American International Group's restructured loan frees the firm from terms in its original bailout that were “strangling the company,” while the new deal “should buy AIG some time” to sell off assets without having to accept “garage sale prices,” Maurice “Hank” Greenberg, the organization's former chief executive, said last week.

Mr. Greenberg–now chairman and CEO of C.V. Starr, once closely affiliated with AIG–had been lobbying AIG's senior management for weeks to renegotiate the terms of the government's original $85 billion bailout loan to charge lower interest rates and extend the term to allow for a more orderly sale of assets.

Hours after AIG and the government announced a restructured deal incorporating many of his suggested changes, Mr. Greenberg delivered his assessment during a video appearance here before the annual conference of the Captive Insurance Council of the District of Columbia.

He spoke from his home in New York via videoconference because, he explained, “I wanted to be sure I was around today,” as AIG reported more than $24 billion in losses for the third quarter, and just hours after AIG, the Federal Reserve Board and the Treasury Department agreed to material changes in the bailout agreement.

“Things are changing very rapidly,” he said. “I thought I'd better stay.”

He said it was “very clear” to him that AIG's initial bailout program was “going to fail” because the interest rate was way too high, totaling about $27 billion for the two-year life of the loan–a level that he said “no firm was going to be able to withstand.”

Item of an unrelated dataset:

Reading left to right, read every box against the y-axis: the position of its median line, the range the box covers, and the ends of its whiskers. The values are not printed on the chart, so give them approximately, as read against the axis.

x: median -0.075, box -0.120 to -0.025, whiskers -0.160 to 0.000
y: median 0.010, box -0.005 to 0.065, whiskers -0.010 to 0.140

He said the short two-year length of the original loan put AIG “in a position where they're expected to sell assets to repay the taxpayers, but they can't sell anything in this market.” He explained that “you can't sell subsidiaries in this market because cash is very scarce,” and since “anything you could sell would go at 'garage sale' prices.”

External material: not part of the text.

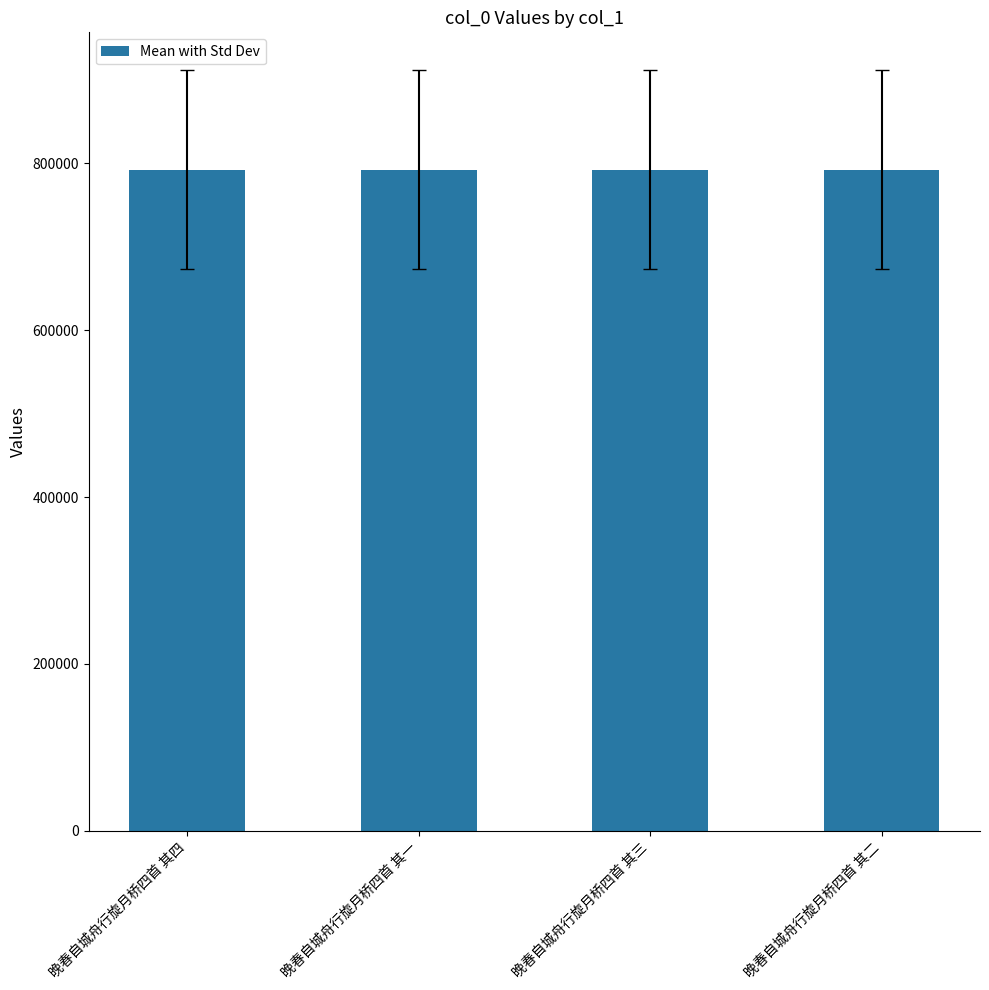

Is it true that the value at 晚春自城舟行旋月桥四首 其一 is 162322?

False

Extending the loan to five years, he said, “should buy AIG some time,” adding that “some time after about three years,” AIG should be able to get a fair value for subsidiaries.

However, he noted, as majority owner, the Fed ultimately controls AIG, and “the Federal Reserve will decide what to sell.”

Mr. Greenberg–who saw the value of his holdings in AIG stock plummet by billions in the past two months–said his concerns about AIG were not about him.

“My concern is and always has been about the thousands of employees who've lost their life savings,” he said. “When I left the company, they had a market value of $170 billion, and now it's down to about $5 billion.”

He said the New York State employee pension system alone had lost about $1.2 billion due to the drop in AIG's share price.

Mr. Greenberg–who left AIG under pressure in 2005, after an accounting scandal involving the misuse of finite reinsurance deals to artificially boost the company's balance sheet–said he would “try to do anything I can to help in any way I can, but there's a limit to what I can do here.”

He put a lot of blame for the company's problems on the various boards at AIG, whose members, he said, “were not minding the store. What were they doing all this time?”

He said the company acted “greedy and foolish and in an unnecessary fashion, and whatever else you want to call it.” He added that AIG, because of its trading of credit default swaps based on subprime-mortgage securities, “kept running out of cash,” resulting in the company seeking out it government line of credit.

How this happened, he said, he was at a loss to explain, noting that while he was heading up AIG, he had formed an audit committee and other oversight as well–”more committees than I can count.”

“What was management doing?” he said. “I'm angry. Obviously, I'm angry.”

Complicating matters for AIG's recovery is the persistently soft property-casualty market, where “pricing has not stiffened,” he noted. Responding to rumors that AIG is cutting rates to maintain market share, he said, “That's the wrong thing to do, but sometimes desperate people do desperate things.”